Vile (2011) #TerrorIndie


Vile (2011) #TerrorIndie

Luego de ver Wind River, quise saber más de la carrera de Taylor Sheridan como  director, Vile es su opera prima, una película de bajo presupuesto de terror que es una mezcla entre Saw, y muchos clichés que en realidad no se esfuerza por ser algo más que una carta de  amor a las películas por de los ochentas, esas donde habían sangre y gritos y chicas guapas.

Un pequeño corte

En Vile, no hay chicas guapas -he hecho el cast es bastante clase D- sin embrago hay gritos por montones y mucha, mucha sangre, es una de esas películas para ver en la noche cuando estás solo, pero antes hay que asegurarse que los vecinos no escuchen o van a llegar los reclamos por ruidos molestos.

Vile, hay que dar hasta que duela

Dos parejas de amigos van a pasar un fin de semana romántico en el campo. Al volver hacia sus casas paran a ayudar a una desconocida y es aquí donde las cosas se complican. El peor error que podían cometer fue ese. Las dos parejas despertaran en una habitación con otras cuatro personas desconocidas. Desde allí en adelante deben torturarse entre ellos para que los secuestradores obtengan una sustancia que segrega el cuerpo humano cuando este siente dolor intenso.

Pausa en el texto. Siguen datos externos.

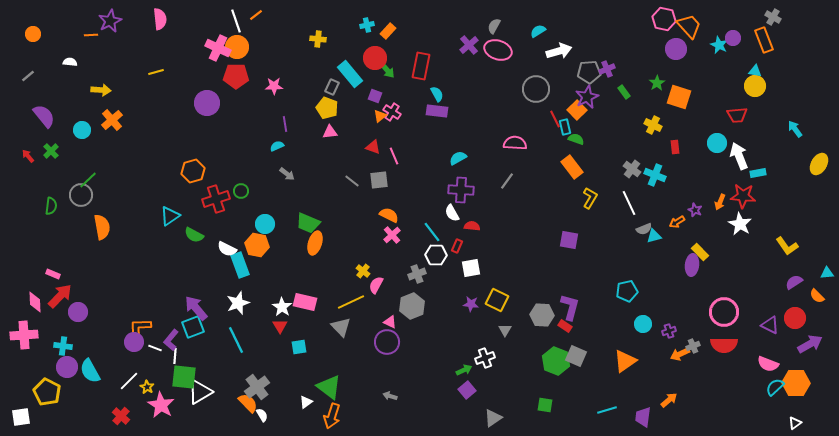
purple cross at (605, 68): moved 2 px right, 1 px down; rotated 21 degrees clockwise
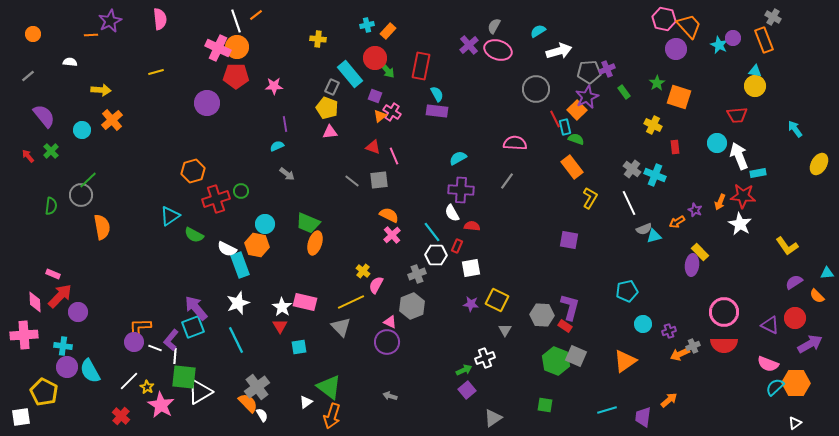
yellow pentagon at (47, 392): moved 3 px left
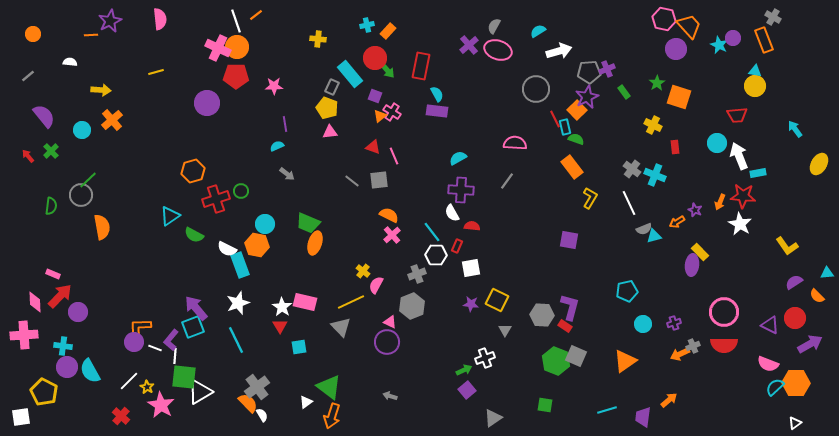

Allí se plantea el thriller que tanto le gusta a Sheridan, donde es que se marca el límite entre los que harás por sobrevivir, lo que harás por ayudar a los que quieres y amas y lo que harás por la propia supervivencia. Los dramas y el conflicto ocurren entre las escenas de torturas que en ocasiones muestran de manera  explicita pero en muchas otras vemos la reacción a lo horrendo, lo que quizás es el gran acierto visual  de la película que nos obliga a preguntarnos que tanto somos capaces de dar por los demás, que tanto estamos dispuestos a sacrificar por el resto.